Gal Gadot’s Wonder Woman was summer's biggest hit ($412 million), and the clown-busting kids of It now have the highest-grossing horror flick of all time ($266 million). The two movies happen to be doing boffo business at a time when the news is filled with natural disasters, rampant negativity and a renewed threat of nuclear war.

“Heroes are cool again. We’ve missed them for a while,” comScore senior media analyst Paul Dergarabedian says. “We certainly do have enough villains in the world.”

Watching a really intense horror film or a female-led blockbuster with purer expressions of heroism “feels good because you’re not getting a lot of that in real life,” he adds.

American Made (in theaters Friday) might be a good litmus test for how much the tide has turned. The film, set in the 1980s, stars Tom Cruise as Barry Seal, a real TWA pilot recruited by the CIA who gets involved in gunrunning and drug smuggling.

Jaeden Lieberher, Finn Wolfhard, Jack Dylan Grazer and Jeremy Ray Taylor play four kids in the heroic Losers' Club of 'It.' (Photo: Brooke Palmer)

If anybody can sell an imperfect dude, it's Cruise: American Made has an impressive 88% approval rating on RottenTomatoes.com, and the movie already has made nearly $59 million internationally.

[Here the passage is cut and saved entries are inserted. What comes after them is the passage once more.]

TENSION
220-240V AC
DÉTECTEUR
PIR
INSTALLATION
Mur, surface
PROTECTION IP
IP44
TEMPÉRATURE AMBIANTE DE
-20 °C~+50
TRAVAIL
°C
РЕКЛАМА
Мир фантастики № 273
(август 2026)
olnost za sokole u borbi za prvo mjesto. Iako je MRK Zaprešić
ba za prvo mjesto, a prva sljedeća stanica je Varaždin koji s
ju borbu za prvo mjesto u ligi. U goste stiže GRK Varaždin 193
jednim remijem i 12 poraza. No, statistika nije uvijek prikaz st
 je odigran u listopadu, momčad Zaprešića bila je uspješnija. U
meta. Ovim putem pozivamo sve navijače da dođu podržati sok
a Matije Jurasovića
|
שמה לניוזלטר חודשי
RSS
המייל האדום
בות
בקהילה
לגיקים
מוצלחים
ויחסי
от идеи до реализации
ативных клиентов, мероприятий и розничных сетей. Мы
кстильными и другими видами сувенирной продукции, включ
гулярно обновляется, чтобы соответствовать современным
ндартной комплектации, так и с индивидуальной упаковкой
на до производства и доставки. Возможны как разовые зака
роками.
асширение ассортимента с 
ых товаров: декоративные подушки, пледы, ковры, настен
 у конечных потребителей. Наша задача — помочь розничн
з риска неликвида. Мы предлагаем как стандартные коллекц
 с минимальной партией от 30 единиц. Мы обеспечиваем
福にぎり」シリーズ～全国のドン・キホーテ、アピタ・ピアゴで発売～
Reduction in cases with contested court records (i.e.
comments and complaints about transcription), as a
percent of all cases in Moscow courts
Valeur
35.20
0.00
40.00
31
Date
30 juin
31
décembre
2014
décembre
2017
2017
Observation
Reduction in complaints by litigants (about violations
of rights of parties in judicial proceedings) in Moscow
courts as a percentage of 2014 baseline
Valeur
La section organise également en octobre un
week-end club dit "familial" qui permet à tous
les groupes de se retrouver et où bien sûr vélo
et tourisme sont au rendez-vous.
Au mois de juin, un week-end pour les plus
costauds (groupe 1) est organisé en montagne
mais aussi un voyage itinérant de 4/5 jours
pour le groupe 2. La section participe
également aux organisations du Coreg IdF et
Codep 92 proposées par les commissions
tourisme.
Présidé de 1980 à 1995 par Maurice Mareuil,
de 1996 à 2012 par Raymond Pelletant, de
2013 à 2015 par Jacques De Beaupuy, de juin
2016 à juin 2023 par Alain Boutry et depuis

The actor's anti-hero roles later in his career (Jack Reacher, The Mummy) are as good a look for him as Top Gun’s Maverick was back in the day, Uproxx senior entertainment writer Mike Ryan says. In American Made, "he's not playing a bad guy, really. But he is playing a guy who gets himself mixed up with a lot of bad folks and finds himself doing bad things — and always with that Tom Cruise smile. He's likable. We can't help it.”

Morally questionable anti-heroes have always had a place in Hollywood lore, from Humphrey Bogart’s Sam Spade and Clint Eastwood’s “Dirty” Harry Callahan to Deadpool and the Suicide Squad. “There’s always been the bad turning good," says Jeff Bock, senior box-office analyst for Exhibitor Relations. "It’s a genre unto itself.”

And historically, audiences have flocked to see them. The Dark Knight ($533 million) and Iron Man ($318 million) were a potent one-two punch in 2008. Last year, the motley crew of Rogue One: A Star Wars Story ruled ($532 million), and Captain America: Civil War ($408 million) and Deadpool ($363 million) boasted a parade of unlikely saviors.

But it has been a different story in 2017. The year's No. 1 movie, Beauty and the Beast ($504 million), offers up a Disney girl who couldn't have a bigger heart, and a spunky teenager is all about doing the right thing in Spider-Man: Homecoming, the year's biggest superhero movie worldwide ($874 million).

The Cold War era of the '80s featured Indiana Jones, E.T., Marty McFly and the Goonies saving the day, and in today's similar climate, "people are clamoring for a cut-and-dried true hero," Bock says.

Gal Gadot plays a pure sort of superhero in 'Wonder Woman.' (Photo: Clay Enos)

“I don't think people are in the mood for dark and gritty heroes," Ryan adds. "I suspect if 1978's Superman was re-released, it would do pretty well. Most people just want something to believe in.”

There's no need to postpone Deadpool 2, cancel John Wick: Chapter 3 or call off the next Fast and Furious movie, though — the era of the anti-hero is far from over, Dergarabedian says. “We love (them) because they’re very complex, very layered, very human. If we get too many pure heroes, we’ll get bored with them and want more flawed heroes with a lot of angst and deep-seated issues. The pendulum swings back and forth."

Anti-heroes will always be around, Ryan says, “but there's a time and place for this kind of thing, and right now might not be the time.”